4. Workforce Inertia
This challenge receives less attention than it merits. Culinary teams trained on gas have developed strong intuitions around heat behaviour, timing, and cooking response that do not transfer automatically to induction surfaces. The result is institutional resistance from the people whose cooperation determines whether a transition actually works in practice.
The resolution is not persuasion alone. It requires structured retraining, supported by equipment suppliers and kitchen operations teams, that allows cooks to rebuild those intuitions on a new medium. Once kitchen teams spend meaningful time on well-configured commercial induction equipment, resistance reduces considerably. The cleaner working environment, the precision of temperature control, and the reduction in ambient heat within the kitchen tend to become genuine advantages in the eyes of the people working there every day.
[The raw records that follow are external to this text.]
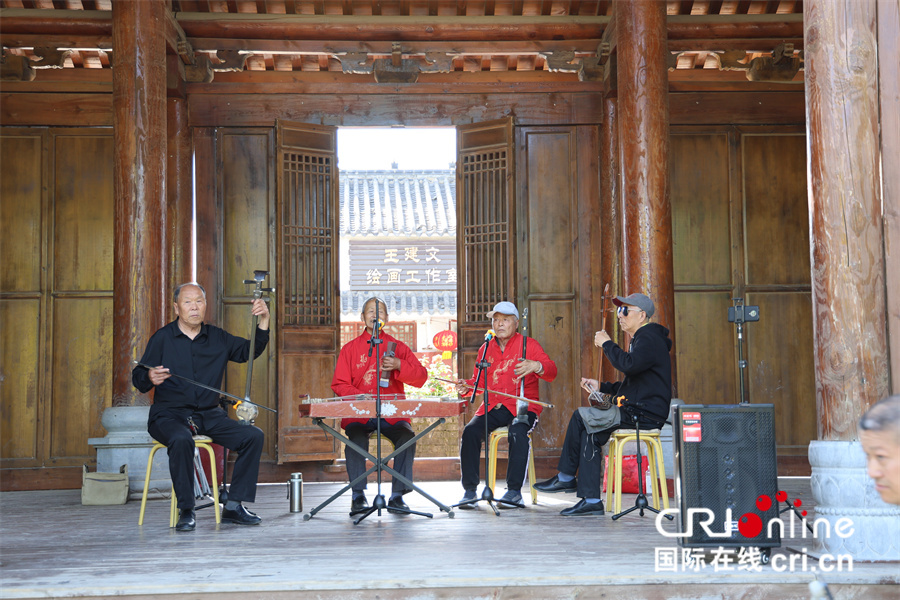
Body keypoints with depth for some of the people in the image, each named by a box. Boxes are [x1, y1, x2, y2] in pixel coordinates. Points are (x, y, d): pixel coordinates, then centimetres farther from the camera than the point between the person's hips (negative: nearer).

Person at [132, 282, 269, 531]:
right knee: (182, 441, -37)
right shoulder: (162, 338, 0)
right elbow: (138, 378, -4)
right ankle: (186, 511, -23)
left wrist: (263, 323, -6)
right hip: (169, 415, -4)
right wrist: (150, 378, -29)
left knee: (253, 436, -14)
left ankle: (233, 506, -8)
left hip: (209, 415, 4)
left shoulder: (218, 338, 11)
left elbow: (250, 351, 10)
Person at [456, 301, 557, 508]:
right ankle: (469, 490, -15)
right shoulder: (486, 349, 17)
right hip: (492, 407, 4)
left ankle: (514, 491, -26)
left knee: (518, 433, -34)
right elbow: (480, 381, 21)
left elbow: (551, 371, -8)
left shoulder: (528, 344, 3)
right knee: (470, 431, -22)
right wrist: (467, 386, -2)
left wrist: (536, 366, -31)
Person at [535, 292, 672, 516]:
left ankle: (566, 478, 5)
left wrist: (607, 344, -17)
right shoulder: (642, 339, 23)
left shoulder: (649, 338, -11)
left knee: (581, 416, -11)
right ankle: (591, 500, -2)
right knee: (590, 433, 0)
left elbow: (628, 365, -32)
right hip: (638, 411, 11)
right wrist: (602, 386, 16)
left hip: (645, 414, -11)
5. The Financial Case, and the Structural Forces Now Reshaping It
Perhaps the most persistent barrier has been the belief that LPG, when subsidised and readily available, remains cheaper than its electric alternatives. That calculation has been shifting for some time. The events of 2026 have accelerated the shift significantly.
India consumes approximately 31 million tonnes of LPG annually while producing only 13 million tonnes domestically. That gap has widened consistently over the past decade and is not expected to narrow. Commercial allocations during the current disruption were cut to a fraction of normal offtake, while black-market prices for commercial cylinders surged to multiples of their regulated cost. Even when supply normalises, a sustained 15 to 20 percent increase in commercial gas prices is a structurally plausible outcome given India’s import exposure and the demonstrated fragility of Middle Eastern supply chains. At that level of price movement, the financial case for electrical alternatives becomes compelling even without accounting for operational resilience. When resilience is factored in, it becomes decisive.
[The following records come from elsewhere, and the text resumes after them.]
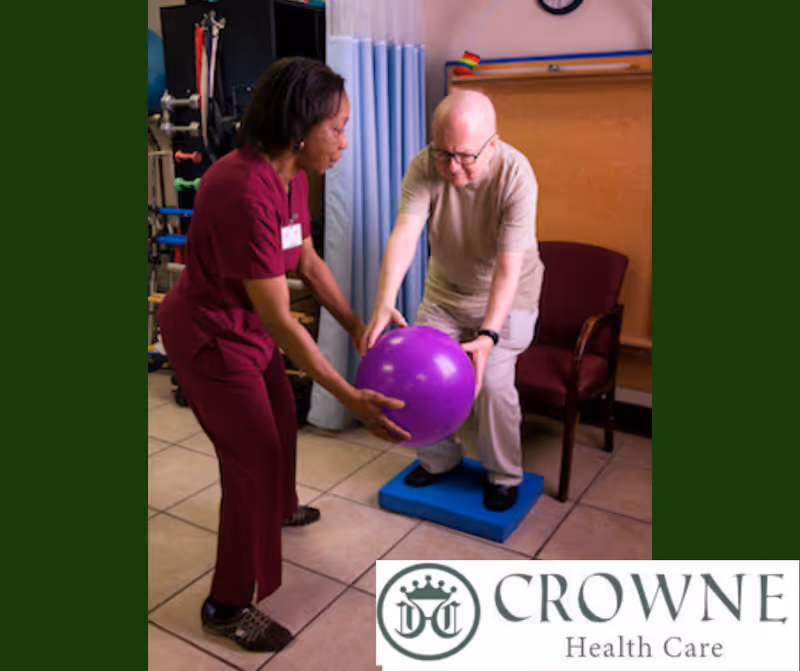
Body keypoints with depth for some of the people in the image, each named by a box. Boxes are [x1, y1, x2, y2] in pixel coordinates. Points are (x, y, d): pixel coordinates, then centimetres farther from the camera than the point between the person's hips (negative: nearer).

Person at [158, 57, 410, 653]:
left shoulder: (291, 175, -4)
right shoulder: (246, 191, -34)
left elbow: (308, 262, 6)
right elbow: (280, 319, -33)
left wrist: (357, 327, 2)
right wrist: (351, 398, -31)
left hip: (250, 324, 9)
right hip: (212, 336, -9)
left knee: (279, 420, 25)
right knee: (255, 457, -2)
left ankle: (278, 510, 55)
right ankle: (227, 607, 16)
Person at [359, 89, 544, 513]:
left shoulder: (516, 175, -28)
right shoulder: (424, 167, -22)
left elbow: (508, 266, -32)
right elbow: (404, 234, -34)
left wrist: (488, 334, -43)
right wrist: (384, 305, -49)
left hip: (506, 295, -3)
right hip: (444, 290, 4)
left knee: (492, 381, -14)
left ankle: (503, 475, 13)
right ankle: (439, 458, 27)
The energy transition conversation in India has, understandably, focused most of its attention on transport and power generation. Industrial and institutional thermal demand has remained a quieter part of the debate. The LPG disruption of 2026 has changed that, at least for the food services sector.
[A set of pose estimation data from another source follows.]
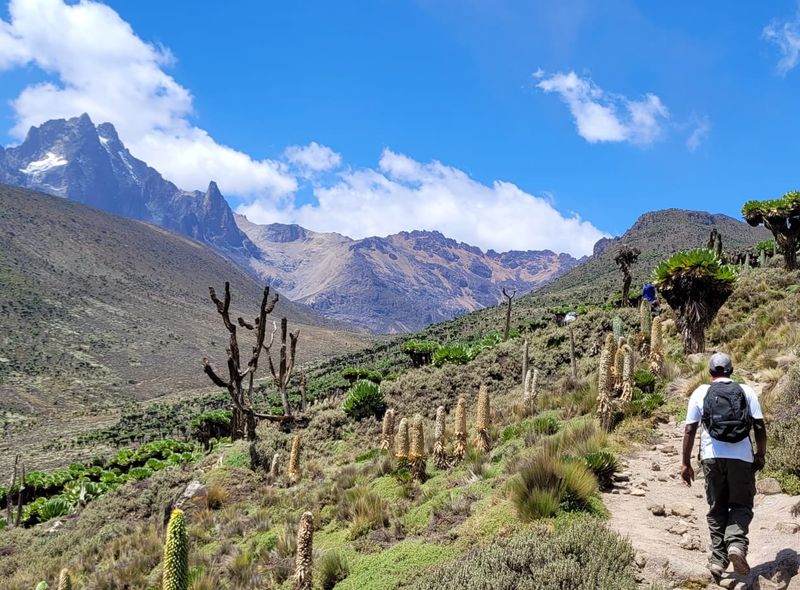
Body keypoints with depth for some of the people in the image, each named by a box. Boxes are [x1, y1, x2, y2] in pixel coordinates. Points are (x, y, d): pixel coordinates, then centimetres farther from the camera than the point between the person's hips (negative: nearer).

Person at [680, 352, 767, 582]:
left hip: (712, 457, 1)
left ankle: (718, 559, 7)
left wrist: (685, 463, 8)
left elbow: (689, 430, 3)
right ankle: (736, 543, -14)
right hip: (742, 457, -1)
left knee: (716, 509, 13)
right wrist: (760, 455, 13)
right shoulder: (746, 391, 6)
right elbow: (760, 426, 0)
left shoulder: (700, 393, 7)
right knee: (741, 505, 11)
In response to these evolving challenges, some institutional food service ecosystems have begun investing in infrastructure that supports a gradual shift away from single-source energy dependence. This includes investments in commercial-grade electric cooking technologies, distributed renewable energy systems, and kitchen designs that are better suited for diversified energy use. As these technologies mature and become more cost-competitive, the transition toward more resilient and flexible energy models in institutional kitchens is increasingly being seen as a practical possibility rather than a distant aspiration.
The hospitality sector does not face a choice between operational reliability and energy sustainability. For large-scale institutional food infrastructure, they have become the same objective. The question is no longer whether this transition will happen. It is whether operators will lead it or be forced into it.